== Segment start ==

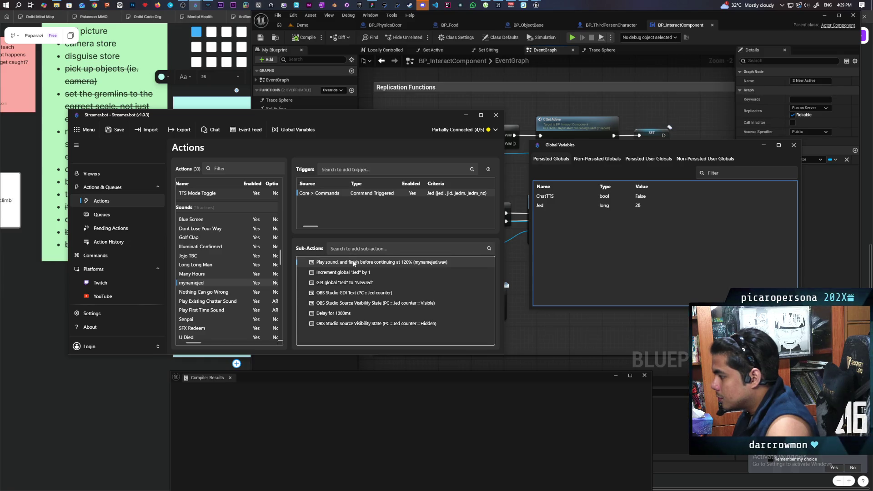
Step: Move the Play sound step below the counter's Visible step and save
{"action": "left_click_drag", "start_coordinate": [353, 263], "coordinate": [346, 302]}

== Segment end ==
== Segment start ==

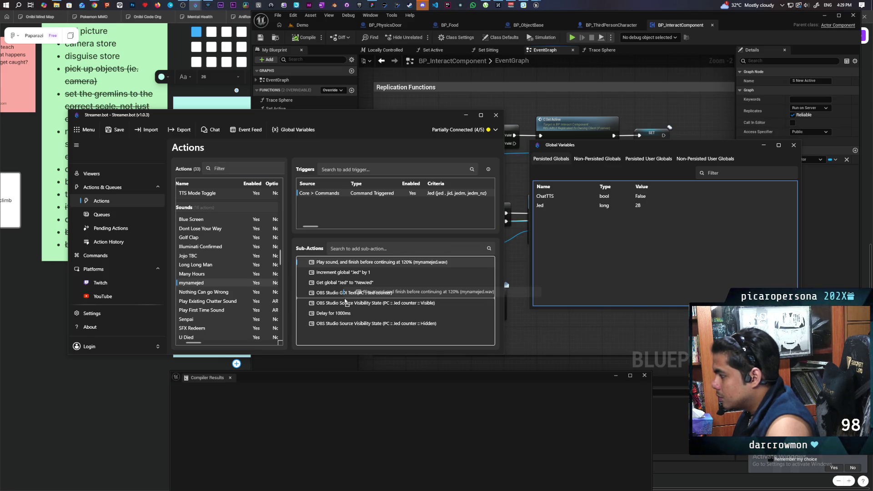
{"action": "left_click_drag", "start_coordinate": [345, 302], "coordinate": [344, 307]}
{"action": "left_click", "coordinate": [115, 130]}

== Segment end ==

What to produce:
Report the number of lines in the records that include the string "coordinate", and write no other words.

Solution:
3